Jesus is the fullness of God’s revelation, and we Christians are to make Jesus known.

We sometimes try so hard to explain Christian revelation that we end up understanding it even less.  More deplorable still are the excommunications churches decree solemnly against each other under the pretext of zeal for their differing explanations.  With such excommunications, not unlike those associated with Filioque, we effectively deny what we try to explain.

Undoubtedly, we who are slow to believe need teachers to explain to us the Father’s revelation through Jesus.  Moreover, we have the instruction, “Always be ready to give an explanation to anyone who asks you for a reason for your hope.”  We are to do so, however, “with gentleness, reverence and a clear conscience.”

Forbidden to us, then, is the knowledge that inflates with pride, one that is divisive and destructive.  Love does not allow it, since love is never boastful and always unifies and builds up.  “It bears all things, believes all things, hopes all things, endures all things.”

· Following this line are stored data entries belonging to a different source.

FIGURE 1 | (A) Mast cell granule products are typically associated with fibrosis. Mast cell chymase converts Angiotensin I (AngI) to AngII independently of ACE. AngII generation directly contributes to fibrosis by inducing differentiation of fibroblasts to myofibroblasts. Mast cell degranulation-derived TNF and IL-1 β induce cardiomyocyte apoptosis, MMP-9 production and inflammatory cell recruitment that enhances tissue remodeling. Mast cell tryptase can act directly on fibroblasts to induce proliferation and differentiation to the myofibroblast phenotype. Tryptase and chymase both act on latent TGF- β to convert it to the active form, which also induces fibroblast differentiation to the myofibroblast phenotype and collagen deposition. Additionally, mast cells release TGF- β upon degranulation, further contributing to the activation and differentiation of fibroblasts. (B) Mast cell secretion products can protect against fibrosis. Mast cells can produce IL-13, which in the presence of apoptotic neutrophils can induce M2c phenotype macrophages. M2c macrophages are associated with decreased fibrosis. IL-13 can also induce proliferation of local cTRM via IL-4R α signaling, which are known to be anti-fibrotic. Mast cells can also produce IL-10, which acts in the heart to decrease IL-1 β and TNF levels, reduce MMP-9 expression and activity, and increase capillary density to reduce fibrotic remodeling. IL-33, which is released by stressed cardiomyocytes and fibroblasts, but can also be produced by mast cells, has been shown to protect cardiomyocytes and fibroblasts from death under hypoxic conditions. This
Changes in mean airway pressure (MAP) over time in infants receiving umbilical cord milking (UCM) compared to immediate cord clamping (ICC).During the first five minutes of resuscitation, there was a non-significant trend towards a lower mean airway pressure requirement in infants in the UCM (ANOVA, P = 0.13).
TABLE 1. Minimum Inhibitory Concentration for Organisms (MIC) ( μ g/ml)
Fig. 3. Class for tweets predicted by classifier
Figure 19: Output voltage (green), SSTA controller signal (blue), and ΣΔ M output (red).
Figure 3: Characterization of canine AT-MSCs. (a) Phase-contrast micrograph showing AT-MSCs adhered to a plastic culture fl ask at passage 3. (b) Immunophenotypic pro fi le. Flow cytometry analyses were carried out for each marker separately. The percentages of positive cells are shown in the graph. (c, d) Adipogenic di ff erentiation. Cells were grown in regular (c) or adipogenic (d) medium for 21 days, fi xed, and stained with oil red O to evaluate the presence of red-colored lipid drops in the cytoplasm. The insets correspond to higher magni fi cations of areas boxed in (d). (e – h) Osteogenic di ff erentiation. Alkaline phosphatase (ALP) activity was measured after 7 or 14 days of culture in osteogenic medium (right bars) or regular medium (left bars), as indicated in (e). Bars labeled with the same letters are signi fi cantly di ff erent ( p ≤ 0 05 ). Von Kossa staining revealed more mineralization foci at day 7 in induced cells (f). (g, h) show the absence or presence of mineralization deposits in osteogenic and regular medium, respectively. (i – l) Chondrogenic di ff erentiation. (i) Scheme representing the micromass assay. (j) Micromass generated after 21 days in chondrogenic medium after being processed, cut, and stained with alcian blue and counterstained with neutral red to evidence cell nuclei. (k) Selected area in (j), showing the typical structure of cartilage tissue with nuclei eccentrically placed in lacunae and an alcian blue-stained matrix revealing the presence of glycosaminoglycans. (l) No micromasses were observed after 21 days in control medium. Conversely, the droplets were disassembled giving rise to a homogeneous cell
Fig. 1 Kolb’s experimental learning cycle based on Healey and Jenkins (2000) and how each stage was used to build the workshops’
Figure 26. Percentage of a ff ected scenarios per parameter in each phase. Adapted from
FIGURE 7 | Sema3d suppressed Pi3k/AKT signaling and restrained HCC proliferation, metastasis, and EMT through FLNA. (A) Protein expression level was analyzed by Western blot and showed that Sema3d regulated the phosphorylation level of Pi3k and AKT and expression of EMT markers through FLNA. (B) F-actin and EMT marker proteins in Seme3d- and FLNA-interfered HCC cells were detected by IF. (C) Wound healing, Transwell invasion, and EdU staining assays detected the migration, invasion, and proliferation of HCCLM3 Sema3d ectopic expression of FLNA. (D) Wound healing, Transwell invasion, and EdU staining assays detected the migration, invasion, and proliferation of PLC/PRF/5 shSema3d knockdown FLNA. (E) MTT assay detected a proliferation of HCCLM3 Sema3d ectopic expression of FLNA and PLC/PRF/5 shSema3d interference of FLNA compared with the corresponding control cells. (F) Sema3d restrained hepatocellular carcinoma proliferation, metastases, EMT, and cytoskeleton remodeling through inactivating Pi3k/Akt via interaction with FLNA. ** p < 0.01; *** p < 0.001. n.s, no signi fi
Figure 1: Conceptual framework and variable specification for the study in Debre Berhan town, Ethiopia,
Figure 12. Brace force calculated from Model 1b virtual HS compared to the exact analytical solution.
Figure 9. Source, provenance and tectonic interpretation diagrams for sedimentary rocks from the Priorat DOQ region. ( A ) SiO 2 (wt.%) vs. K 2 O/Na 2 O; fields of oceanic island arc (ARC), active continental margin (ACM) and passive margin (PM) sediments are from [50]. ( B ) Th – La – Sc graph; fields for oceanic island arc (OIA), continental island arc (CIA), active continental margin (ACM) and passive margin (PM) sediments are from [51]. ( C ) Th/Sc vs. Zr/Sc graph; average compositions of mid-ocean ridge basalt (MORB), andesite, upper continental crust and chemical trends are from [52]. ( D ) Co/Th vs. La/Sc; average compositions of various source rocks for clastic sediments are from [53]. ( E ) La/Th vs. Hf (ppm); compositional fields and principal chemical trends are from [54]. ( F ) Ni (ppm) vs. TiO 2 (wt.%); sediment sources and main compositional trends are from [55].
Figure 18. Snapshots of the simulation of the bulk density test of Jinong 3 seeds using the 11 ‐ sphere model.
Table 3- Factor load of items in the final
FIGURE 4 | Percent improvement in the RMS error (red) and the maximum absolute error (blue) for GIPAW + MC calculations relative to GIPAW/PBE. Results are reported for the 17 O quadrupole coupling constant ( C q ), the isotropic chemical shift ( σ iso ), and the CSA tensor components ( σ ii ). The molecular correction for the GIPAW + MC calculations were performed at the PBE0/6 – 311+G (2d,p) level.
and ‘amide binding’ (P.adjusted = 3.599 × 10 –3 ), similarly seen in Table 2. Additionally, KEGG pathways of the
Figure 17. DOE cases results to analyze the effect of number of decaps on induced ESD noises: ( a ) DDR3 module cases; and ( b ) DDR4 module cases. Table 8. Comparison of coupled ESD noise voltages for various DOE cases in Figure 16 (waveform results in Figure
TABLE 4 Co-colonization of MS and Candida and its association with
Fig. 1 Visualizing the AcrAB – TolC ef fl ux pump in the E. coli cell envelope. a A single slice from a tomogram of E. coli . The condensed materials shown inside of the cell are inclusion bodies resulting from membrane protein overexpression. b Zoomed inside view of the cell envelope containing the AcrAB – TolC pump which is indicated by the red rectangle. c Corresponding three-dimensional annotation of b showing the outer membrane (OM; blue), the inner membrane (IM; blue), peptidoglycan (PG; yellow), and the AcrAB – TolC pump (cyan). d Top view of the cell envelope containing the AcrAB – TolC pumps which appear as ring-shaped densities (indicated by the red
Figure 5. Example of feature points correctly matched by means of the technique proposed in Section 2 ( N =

Yes, those imbued with this love are humble.  They recognize their lack of wisdom.  They boast only in God who chooses the foolish, so that no one may boast before him.

Ignorance does not make those who remain in this love feel insecure.  Nor do they try to cover it up by imposing themselves on others.  They are unlike those who, claiming to have the last word on revelation, question the faith of those with different opinions.  Those without pretensions do not judge before the appointed time.  They are patient with themselves and, consequently, with others.  They admit they only see as in a mirror.  These words comfort them:

I have much more to tell you, but you cannot bear it now.  When he comes, the Spirit of truth, he will guide you to all truth.

Indeed, only by loving one another with Jesus’ love will we get to understand the mystery of the Most Holy Trinity and reflect it by our union (see SV.EN IX:80, 82). This is the only way to taste the Wisdom that is ever ancient and ever new, and to make Jesus known.

St. Vincent de Paul indicates that those who announce the Good News to the poor should honor in a special way the mysteries of the Most Holy Trinity and the Incarnation (CR.EN X:2, 3).  That is because, to modify slightly Vincent’s explanation, we have in the Eucharist the real presence of the Word’s love.  This love floods our camp in order to be for us the revelation of the divine love that is poured out even into our sinful and earth-bound hearts through the Holy Spirit that is given to us.

Blessed be the holy and undivided Trinity!